— TASK DESCRIPTION —
Beginning at the top of the material, repeat each line exactly, and stop once the line with "(297, 240) = (297, 199): turquoise" has been written.

— SUPPLIED DATA —

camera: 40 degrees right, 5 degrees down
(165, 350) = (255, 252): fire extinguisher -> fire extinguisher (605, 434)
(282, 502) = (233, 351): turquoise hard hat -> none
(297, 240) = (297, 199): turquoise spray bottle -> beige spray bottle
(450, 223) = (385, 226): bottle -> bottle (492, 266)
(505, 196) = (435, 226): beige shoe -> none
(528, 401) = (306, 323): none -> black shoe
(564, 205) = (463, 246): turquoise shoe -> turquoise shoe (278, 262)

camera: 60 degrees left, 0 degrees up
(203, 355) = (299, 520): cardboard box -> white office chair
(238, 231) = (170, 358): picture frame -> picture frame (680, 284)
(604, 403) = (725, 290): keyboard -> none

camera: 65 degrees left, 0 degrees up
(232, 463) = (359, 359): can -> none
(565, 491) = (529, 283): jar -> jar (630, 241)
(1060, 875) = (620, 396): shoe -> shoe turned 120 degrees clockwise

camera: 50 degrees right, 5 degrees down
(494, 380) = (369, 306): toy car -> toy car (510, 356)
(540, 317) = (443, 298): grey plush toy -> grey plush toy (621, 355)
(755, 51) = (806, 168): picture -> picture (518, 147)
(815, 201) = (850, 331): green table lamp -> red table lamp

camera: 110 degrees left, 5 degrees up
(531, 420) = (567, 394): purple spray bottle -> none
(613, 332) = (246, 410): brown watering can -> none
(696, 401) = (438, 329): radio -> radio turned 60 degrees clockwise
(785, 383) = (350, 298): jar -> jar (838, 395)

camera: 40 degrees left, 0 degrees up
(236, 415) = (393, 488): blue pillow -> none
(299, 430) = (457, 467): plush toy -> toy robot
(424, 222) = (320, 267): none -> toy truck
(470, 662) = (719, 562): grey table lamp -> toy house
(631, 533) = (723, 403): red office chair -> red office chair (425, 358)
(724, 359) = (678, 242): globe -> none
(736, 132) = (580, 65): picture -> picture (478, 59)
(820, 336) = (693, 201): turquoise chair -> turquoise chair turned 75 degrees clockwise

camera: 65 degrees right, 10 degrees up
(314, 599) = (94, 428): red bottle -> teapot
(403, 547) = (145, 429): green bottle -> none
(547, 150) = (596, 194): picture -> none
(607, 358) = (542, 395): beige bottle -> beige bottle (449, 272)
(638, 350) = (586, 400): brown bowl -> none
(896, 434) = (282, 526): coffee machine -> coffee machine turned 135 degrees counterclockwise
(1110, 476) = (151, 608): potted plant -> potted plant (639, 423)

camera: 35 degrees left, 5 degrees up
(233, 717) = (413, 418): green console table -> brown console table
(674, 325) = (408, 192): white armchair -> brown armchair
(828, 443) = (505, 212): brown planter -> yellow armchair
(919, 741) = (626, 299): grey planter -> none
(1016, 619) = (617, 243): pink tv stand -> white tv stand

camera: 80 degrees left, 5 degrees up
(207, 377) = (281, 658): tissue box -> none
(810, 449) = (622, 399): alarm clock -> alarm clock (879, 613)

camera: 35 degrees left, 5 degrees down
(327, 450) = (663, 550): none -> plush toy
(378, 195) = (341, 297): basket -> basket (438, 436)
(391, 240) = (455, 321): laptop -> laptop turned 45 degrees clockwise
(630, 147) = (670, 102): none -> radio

— ANSWER BELOW —
camera: 40 degrees right, 5 degrees down
(165, 350) = (255, 252): fire extinguisher -> fire extinguisher (605, 434)
(282, 502) = (233, 351): turquoise hard hat -> none
(297, 240) = (297, 199): turquoise spray bottle -> beige spray bottle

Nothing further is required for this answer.